Kamis, 02 Februari 2017

Yusuf Basrifin, Tak Lelah Memelopori Budidaya Ikan Terpal

Modal Rp 80 Ribu Sudah Bisa Budidaya Lele

 BUDIDAYA ikan tak harus punya kolam. Lewat terpal kita pun bisa punya kolam yang menghasilkan. Inilah yang digeluti Yusuf Basrifin yang sejak 2007 sudah memakai metode terpal. Pria asal Tamanan ini pun pernah jadi wakil Jatim untuk belajar perikanan di Korea Selatan.

KOLAM tak jauh dari rumah Yusuf itu tak ubahnya kolam-kolam lainnya. Terbuat dari semen. Di Kolam itulah Yusuf menemukan ide bagaimana kita harus menjernihkan air kolam tanpa filter atau listrik dan cairan kimia. Lantas dimana kolam terpalnya ? Yusuf pun mengajak Jawa Pos Radar Ijen ke kolam terpal milik tetangganya yang tak lain satu kelompok dengannya. "Buat kolam semen ini untuk jangka panjang. Dulu saya ya pakai  terpal seperti ini karena minim dana," ujarnya.


Nama sebagai ketua kelompok budidaya ikan air tawar AL Khairat, nama Yusuf cukup dikenal di Dinas pertenakan dan perikanan (Disnakan) Bondowoso. Sebab, bisa dikatakan dia adalah pelopor kolam terpal di wilayah Bondowoso. "Lomba ikan Koi tahun kemarin itu pakai itu terpal dari saya. Beda memang kualitasnya dengan terpal yang dipakai warung-warung," ujarnya.

___

_KUMPULAN TUGAS_
1. Ulangi bagian dari artikel tentang kolam terpal, mulai dari kata "Kamis, 02 Februari" sampai kata "di Korea Selatan.".
2. Menurut artikel tentang kolam terpal, sejak tahun berapa Yusuf Basrifin memakai metode terpal?
3. Ringkaslah artikel tentang kolam terpal dalam dua kalimat.

___

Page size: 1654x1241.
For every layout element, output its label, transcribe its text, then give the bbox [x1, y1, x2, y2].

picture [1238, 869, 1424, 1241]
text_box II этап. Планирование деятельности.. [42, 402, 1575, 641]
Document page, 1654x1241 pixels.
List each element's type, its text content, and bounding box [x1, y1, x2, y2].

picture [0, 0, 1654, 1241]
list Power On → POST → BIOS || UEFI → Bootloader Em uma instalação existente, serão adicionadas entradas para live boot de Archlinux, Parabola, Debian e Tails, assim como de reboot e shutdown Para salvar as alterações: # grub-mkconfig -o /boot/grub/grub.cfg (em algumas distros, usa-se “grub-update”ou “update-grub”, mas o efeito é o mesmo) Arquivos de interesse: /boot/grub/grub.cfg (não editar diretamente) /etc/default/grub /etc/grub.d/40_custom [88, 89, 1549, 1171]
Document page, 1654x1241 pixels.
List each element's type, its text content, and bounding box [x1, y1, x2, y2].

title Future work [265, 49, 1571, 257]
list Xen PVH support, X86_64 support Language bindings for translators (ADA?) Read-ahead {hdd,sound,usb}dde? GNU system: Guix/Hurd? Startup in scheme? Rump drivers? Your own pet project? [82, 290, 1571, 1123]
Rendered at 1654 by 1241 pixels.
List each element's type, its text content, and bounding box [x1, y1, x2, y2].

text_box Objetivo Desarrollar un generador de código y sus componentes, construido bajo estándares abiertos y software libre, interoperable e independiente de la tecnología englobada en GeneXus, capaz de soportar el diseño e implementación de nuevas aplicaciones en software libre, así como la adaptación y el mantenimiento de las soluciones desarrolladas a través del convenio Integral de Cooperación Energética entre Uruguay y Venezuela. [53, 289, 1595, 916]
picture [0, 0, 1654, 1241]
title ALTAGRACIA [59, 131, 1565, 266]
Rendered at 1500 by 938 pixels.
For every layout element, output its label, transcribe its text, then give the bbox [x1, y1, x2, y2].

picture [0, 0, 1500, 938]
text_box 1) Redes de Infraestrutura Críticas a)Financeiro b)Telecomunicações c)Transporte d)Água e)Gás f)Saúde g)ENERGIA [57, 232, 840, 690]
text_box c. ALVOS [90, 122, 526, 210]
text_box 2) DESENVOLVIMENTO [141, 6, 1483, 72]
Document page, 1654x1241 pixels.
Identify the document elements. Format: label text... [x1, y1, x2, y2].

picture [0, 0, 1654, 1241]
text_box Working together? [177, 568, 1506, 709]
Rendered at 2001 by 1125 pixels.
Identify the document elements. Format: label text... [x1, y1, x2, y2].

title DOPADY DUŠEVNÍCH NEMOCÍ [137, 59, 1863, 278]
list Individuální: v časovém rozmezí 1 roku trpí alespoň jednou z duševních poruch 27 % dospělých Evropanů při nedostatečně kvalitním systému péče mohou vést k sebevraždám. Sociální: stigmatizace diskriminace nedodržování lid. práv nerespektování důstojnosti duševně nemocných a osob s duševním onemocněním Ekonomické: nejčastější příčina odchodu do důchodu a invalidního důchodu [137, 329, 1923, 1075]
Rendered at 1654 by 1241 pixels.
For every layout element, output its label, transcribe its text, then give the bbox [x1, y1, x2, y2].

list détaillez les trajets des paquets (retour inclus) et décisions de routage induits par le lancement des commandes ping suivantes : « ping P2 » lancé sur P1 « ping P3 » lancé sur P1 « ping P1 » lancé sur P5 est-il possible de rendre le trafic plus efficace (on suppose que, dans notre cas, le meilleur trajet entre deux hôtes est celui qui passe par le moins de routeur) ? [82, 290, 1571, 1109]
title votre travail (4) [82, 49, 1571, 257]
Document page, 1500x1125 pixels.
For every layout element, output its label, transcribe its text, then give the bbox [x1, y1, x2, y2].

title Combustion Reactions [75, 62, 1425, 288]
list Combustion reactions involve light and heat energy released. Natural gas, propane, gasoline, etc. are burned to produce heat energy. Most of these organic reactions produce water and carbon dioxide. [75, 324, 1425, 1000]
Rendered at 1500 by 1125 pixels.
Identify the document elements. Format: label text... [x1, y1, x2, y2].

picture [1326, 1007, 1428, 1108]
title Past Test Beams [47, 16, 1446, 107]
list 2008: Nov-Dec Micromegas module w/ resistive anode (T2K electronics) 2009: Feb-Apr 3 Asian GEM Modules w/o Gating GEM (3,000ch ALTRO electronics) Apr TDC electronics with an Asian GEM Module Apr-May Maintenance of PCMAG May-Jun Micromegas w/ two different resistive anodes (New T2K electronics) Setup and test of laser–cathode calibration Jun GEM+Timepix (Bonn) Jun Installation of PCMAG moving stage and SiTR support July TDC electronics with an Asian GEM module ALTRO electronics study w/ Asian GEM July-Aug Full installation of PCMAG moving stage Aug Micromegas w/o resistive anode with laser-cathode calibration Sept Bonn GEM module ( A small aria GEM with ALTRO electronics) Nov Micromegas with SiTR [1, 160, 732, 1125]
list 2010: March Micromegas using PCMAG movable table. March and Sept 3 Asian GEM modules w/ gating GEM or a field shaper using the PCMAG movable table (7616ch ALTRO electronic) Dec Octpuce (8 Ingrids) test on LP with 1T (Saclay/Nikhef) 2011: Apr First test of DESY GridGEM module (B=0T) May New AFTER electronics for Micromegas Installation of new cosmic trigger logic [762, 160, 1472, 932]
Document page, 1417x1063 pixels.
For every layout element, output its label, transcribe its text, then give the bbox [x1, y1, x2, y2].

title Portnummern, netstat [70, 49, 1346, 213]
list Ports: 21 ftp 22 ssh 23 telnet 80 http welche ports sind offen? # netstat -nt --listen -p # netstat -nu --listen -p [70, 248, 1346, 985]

___

_JAWABAN_
1.
Kamis, 02 Februari 2017

Yusuf Basrifin, Tak Lelah Memelopori Budidaya Ikan Terpal

Modal Rp 80 Ribu Sudah Bisa Budidaya Lele

 BUDIDAYA ikan tak harus punya kolam. Lewat terpal kita pun bisa punya kolam yang menghasilkan. Inilah yang digeluti Yusuf Basrifin yang sejak 2007 sudah memakai metode terpal. Pria asal Tamanan ini pun pernah jadi wakil Jatim untuk belajar perikanan di Korea Selatan.

2. Yusuf Basrifin sudah memakai metode terpal sejak tahun 2007.

3. Yusuf Basrifin, pria asal Tamanan yang pernah menjadi wakil Jatim untuk belajar perikanan di Korea Selatan, sudah memakai metode terpal untuk budidaya ikan sejak 2007. Sebagai ketua kelompok budidaya ikan air tawar AL Khairat, ia dikenal di Disnakan Bondowoso sebagai pelopor kolam terpal, meski kini memakai kolam semen untuk jangka panjang setelah dulu memakai terpal karena minim dana.